= Louis de La Porte de Louvigny =

Louis de La Porte de Louvigny (c. 1662–27 August 1725) was a military officer in France and Canada, who fought during the French and Indian wars.

==Early life==
Louis de La Porte de Louvigny was born in Paris or Le Mans around 1662. He was the son of Jean de La Porte and Françoise Faucrolle (or Foucrelle) He married Marie Nolan in Quebec on 26 October 1684, which resulted in three daughters and one son. Six other children died in their infancy.

==Military career==
Louvigny had served as a subordinate officer in the Regiment of Navarre for six years, before coming to New France in 1683. After several expeditions against the Iroquois, Governor De Denonville sent him on a mission to Hudson Bay in 1688. In 1689, Denonville's successor Frontenac ordered De Louvigny to reinforce Michilimackinac with 170 men and relieve its commander, Morel de La Durantaye. De Louvigny would stay in command there until 1694.

De Louvigny became commanding officer of Fort Frontenac on 7 November 1699, but was arrested the following winter for trading in fur with the Iroquois, which had been forbidden by an edict in 1696. However, instead of a court-martial, De Louvigny managed to be tried by the Sovereign Council. The Council sent him back to France, where the king stripped him from his position as major of Trois-Rivières. However, he returned soon after in 1703 as major of Quebec.

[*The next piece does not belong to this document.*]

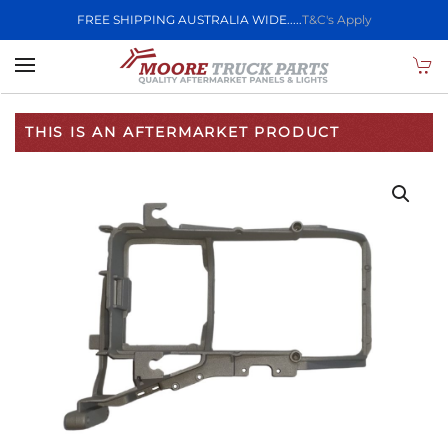
FREE SHIPPING AUSTRALIA WIDE.....
T&C's Apply
Skip to main content
THIS IS AN AFTERMARKET PRODUCT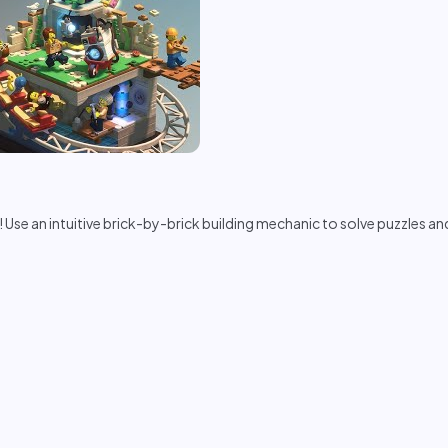
! Use an intuitive brick-by-brick building mechanic to solve puzzles an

After he solved an incident involving several native tribes, De Louvigny was granted a coveted cross in the Order of Saint Louis in 1708. Having become the king's lieutenant in 1716, De Louvigny commanded a successful campaign to the Fox Indian stronghold at Baie-des-Puants. In 1720, he was made commander-in-chief of the Pays d'en Haut.

==Death==
On a return voyage from France, the Chameau hit a reef near Cape Breton and sank on 27 August 1725. None of the passengers survived, including De Louvigny.